Note that clipping, face-culling, and all of that stuff happens after the geometry shader. This means that we must ensure that the order of our output positions will be correct given the current winding order.

gl_PrimitiveIDIn is a special input value. Much like gl_VertexID from the vertex shader, gl_PrimitiveIDIn represents the current primitive being processed by the geometry shader (once more reason for calling it a primitive shader). We write this to the built-in output gl_PrimitiveID, so that the fragment shader can use it to select which material to use.

And speaking of the fragment shader, it's time to have a look at that.

Example 13.9. Fragment Shader Changes

in FragData
{
    flat vec3 cameraSpherePos;
    flat float sphereRadius;
    smooth vec2 mapping;
};

out vec4 outputColor;

layout(std140) uniform;

struct MaterialEntry
{
    vec4 diffuseColor;
    vec4 specularColor;
    vec4 specularShininess;        //ATI Array Bug fix. Not really a vec4.
};

const int NUMBER_OF_SPHERES = 4;

uniform Material
{
    MaterialEntry material[NUMBER_OF_SPHERES];
} Mtl;

The input interface is just the mirror of the output from the geometry shader. What's more interesting is what happened to our material blocks.

In our original code, we had an array of uniform blocks stored in a single uniform buffer in C++. We bound specific portions of this material block when we wanted to render with a particular material. That will not work now that we are trying to render multiple spheres in a single draw call.

So, instead of having an array of uniform blocks, we have a uniform block that contains an array. We bind all of the materials to the shader, and let the shader pick which one it wants as needed. The source code to do this is pretty straightforward.

Note

Notice that the material specularShininess became a vec4 instead of a simple float. This is due to an unfortunate bug in ATI's OpenGL implementation.

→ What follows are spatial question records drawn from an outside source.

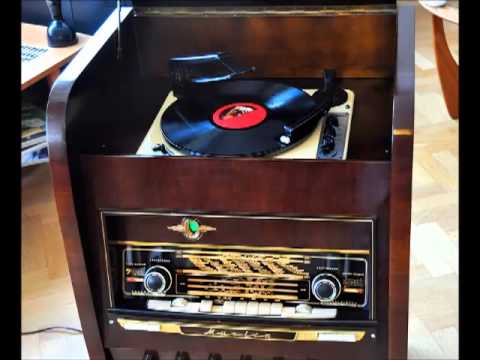
At what (x,y) coordinates should I click in order to perform the action: click on floor to right of record player. Please return your answer as a coordinate pair (x, y). The height and width of the screenshot is (360, 480). Looking at the image, I should click on (434, 209).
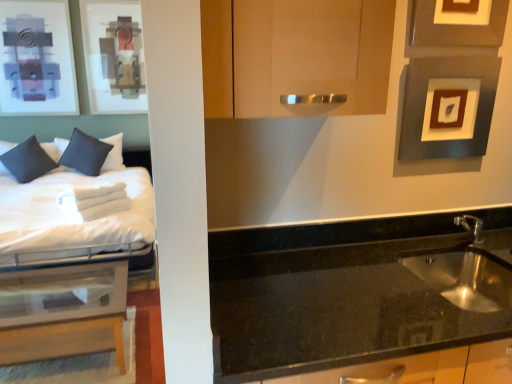
Question: Is black granite sink at lower right wider or thinner than matte gray picture frame at upper right, placed as the second picture frame when sorted from top to bottom?

Choices:
 (A) thin
 (B) wide

Answer: (B)

Question: From a real-world perspective, is black granite sink at lower right physically located above or below matte gray picture frame at upper right, placed as the second picture frame when sorted from top to bottom?

Choices:
 (A) above
 (B) below

Answer: (B)

Question: Which object is the closest to the matte gray picture frame at upper right, positioned as the first picture frame in top-to-bottom order?

Choices:
 (A) white soft bed at left
 (B) matte wood cabinet at center
 (C) matte black pillow at left, which is the 1th pillow from right to left
 (D) black granite sink at lower right
 (E) silver metallic faucet at lower right

Answer: (B)

Question: Which object is the farthest from the translucent glass table at left?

As for how the material selection happens, that's simple. In our case, we use the primitive identifier. The gl_PrimitiveID value written from the vertex shader is used to index into the Mtl.material[] array.

Do note that uniform blocks have a maximum size that is hardware-dependent. If we wanted to have a large palette of materials, on the order of several thousand, then we may exceed this limit. At that point, we would need an entirely new way to handle this data. Once that we have not learned about yet.

Or we could just split it up into multiple draw calls instead of one.